Record set section start

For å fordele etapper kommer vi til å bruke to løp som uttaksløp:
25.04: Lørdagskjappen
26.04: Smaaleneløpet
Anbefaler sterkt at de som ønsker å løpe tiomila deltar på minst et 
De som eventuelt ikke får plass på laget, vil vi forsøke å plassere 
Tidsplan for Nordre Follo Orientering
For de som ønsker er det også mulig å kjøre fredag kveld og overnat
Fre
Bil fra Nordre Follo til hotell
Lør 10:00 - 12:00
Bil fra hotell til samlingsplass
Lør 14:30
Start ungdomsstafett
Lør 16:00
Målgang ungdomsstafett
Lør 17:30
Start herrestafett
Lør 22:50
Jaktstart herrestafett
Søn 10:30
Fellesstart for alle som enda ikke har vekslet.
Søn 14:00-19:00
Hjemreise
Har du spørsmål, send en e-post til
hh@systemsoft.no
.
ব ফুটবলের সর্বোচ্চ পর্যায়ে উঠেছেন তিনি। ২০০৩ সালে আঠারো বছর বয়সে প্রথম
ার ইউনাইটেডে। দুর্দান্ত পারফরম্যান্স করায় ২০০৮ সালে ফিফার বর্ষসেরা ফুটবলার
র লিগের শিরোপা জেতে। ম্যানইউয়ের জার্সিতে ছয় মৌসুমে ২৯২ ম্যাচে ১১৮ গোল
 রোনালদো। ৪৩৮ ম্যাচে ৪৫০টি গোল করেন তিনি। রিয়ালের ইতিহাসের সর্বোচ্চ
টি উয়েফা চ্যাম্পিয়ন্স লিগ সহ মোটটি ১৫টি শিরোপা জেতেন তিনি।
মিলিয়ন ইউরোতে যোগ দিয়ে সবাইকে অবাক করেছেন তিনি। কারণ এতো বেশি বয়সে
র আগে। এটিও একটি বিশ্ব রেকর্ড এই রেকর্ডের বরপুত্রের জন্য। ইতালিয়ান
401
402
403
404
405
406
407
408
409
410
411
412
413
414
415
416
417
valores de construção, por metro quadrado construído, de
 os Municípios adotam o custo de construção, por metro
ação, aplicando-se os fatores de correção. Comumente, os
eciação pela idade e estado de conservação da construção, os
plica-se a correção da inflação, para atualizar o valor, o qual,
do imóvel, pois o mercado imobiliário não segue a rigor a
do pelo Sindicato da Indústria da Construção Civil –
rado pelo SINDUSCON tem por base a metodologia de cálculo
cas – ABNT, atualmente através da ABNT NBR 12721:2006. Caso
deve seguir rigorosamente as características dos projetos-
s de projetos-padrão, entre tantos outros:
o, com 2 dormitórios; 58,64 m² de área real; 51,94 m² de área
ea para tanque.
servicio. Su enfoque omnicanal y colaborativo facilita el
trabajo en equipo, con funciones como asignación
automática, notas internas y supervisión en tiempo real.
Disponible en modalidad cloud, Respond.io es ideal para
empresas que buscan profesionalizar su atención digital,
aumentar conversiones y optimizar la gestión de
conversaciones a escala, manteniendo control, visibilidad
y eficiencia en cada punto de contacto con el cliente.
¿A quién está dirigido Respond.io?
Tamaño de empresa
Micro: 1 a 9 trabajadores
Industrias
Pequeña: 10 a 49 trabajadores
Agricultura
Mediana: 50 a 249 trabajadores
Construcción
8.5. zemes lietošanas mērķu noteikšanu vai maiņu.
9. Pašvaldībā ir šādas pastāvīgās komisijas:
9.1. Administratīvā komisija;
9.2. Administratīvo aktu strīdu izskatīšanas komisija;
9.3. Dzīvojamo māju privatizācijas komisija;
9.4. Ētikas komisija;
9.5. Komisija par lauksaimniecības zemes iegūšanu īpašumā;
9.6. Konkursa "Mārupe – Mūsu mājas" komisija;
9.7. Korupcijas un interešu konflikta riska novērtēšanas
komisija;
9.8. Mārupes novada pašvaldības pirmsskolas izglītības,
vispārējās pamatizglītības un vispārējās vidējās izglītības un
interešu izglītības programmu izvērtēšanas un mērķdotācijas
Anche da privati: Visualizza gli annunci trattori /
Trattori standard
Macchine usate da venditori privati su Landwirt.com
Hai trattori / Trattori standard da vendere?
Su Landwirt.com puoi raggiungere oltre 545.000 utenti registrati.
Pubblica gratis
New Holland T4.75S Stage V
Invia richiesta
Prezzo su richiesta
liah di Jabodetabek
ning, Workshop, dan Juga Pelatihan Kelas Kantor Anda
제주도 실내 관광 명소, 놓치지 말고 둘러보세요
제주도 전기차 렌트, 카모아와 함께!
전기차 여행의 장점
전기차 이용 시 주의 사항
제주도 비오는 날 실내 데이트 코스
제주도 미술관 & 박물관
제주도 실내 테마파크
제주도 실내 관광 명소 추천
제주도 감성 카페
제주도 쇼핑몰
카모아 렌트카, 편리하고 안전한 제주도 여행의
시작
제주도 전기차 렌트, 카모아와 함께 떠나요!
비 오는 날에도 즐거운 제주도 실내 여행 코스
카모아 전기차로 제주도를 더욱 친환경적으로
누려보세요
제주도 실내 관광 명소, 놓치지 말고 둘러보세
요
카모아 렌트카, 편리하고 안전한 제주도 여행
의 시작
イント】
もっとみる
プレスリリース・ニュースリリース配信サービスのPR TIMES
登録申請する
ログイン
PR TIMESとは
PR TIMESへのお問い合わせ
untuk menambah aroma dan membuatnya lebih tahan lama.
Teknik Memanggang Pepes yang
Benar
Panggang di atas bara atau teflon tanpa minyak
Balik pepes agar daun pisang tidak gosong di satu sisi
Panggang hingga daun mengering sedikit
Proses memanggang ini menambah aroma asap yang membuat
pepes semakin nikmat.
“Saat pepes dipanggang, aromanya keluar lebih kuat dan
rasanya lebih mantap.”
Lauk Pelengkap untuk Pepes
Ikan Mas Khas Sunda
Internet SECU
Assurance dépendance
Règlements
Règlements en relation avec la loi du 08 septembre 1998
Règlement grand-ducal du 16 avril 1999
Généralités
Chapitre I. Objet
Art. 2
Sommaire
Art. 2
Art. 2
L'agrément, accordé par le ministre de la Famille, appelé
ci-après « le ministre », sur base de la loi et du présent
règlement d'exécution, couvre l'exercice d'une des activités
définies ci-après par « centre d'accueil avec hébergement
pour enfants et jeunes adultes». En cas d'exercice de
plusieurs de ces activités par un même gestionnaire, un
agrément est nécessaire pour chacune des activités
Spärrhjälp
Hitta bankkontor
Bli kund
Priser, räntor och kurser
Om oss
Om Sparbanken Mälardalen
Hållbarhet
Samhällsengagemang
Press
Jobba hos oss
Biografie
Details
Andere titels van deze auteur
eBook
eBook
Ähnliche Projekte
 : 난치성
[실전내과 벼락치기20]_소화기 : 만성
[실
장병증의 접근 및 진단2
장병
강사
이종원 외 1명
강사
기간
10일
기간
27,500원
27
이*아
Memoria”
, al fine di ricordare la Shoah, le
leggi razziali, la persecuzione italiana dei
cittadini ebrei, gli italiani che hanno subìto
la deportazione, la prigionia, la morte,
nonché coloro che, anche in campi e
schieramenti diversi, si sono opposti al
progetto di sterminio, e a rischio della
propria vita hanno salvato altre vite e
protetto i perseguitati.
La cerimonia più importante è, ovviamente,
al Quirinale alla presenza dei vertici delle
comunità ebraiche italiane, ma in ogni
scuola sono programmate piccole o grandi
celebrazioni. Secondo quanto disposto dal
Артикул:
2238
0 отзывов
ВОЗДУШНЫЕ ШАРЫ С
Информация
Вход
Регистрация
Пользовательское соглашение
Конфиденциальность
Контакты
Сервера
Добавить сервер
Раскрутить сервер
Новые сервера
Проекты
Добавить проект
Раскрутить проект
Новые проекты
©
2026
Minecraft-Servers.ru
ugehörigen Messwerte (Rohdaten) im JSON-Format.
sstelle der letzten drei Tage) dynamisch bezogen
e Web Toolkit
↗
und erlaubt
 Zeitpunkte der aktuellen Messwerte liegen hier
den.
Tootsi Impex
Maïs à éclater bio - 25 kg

Record set section end

- Problem details:
Exactly as written, give the line containing "Andere titels van deze auteur" and all remaining lines of the records.

- Final answer:
Andere titels van deze auteur
eBook
eBook
Ähnliche Projekte
 : 난치성
[실전내과 벼락치기20]_소화기 : 만성
[실
장병증의 접근 및 진단2
장병
강사
이종원 외 1명
강사
기간
10일
기간
27,500원
27
이*아
Memoria”
, al fine di ricordare la Shoah, le
leggi razziali, la persecuzione italiana dei
cittadini ebrei, gli italiani che hanno subìto
la deportazione, la prigionia, la morte,
nonché coloro che, anche in campi e
schieramenti diversi, si sono opposti al
progetto di sterminio, e a rischio della
propria vita hanno salvato altre vite e
protetto i perseguitati.
La cerimonia più importante è, ovviamente,
al Quirinale alla presenza dei vertici delle
comunità ebraiche italiane, ma in ogni
scuola sono programmate piccole o grandi
celebrazioni. Secondo quanto disposto dal
Артикул:
2238
0 отзывов
ВОЗДУШНЫЕ ШАРЫ С
Информация
Вход
Регистрация
Пользовательское соглашение
Конфиденциальность
Контакты
Сервера
Добавить сервер
Раскрутить сервер
Новые сервера
Проекты
Добавить проект
Раскрутить проект
Новые проекты
©
2026
Minecraft-Servers.ru
ugehörigen Messwerte (Rohdaten) im JSON-Format.
sstelle der letzten drei Tage) dynamisch bezogen
e Web Toolkit
↗
und erlaubt
 Zeitpunkte der aktuellen Messwerte liegen hier
den.
Tootsi Impex
Maïs à éclater bio - 25 kg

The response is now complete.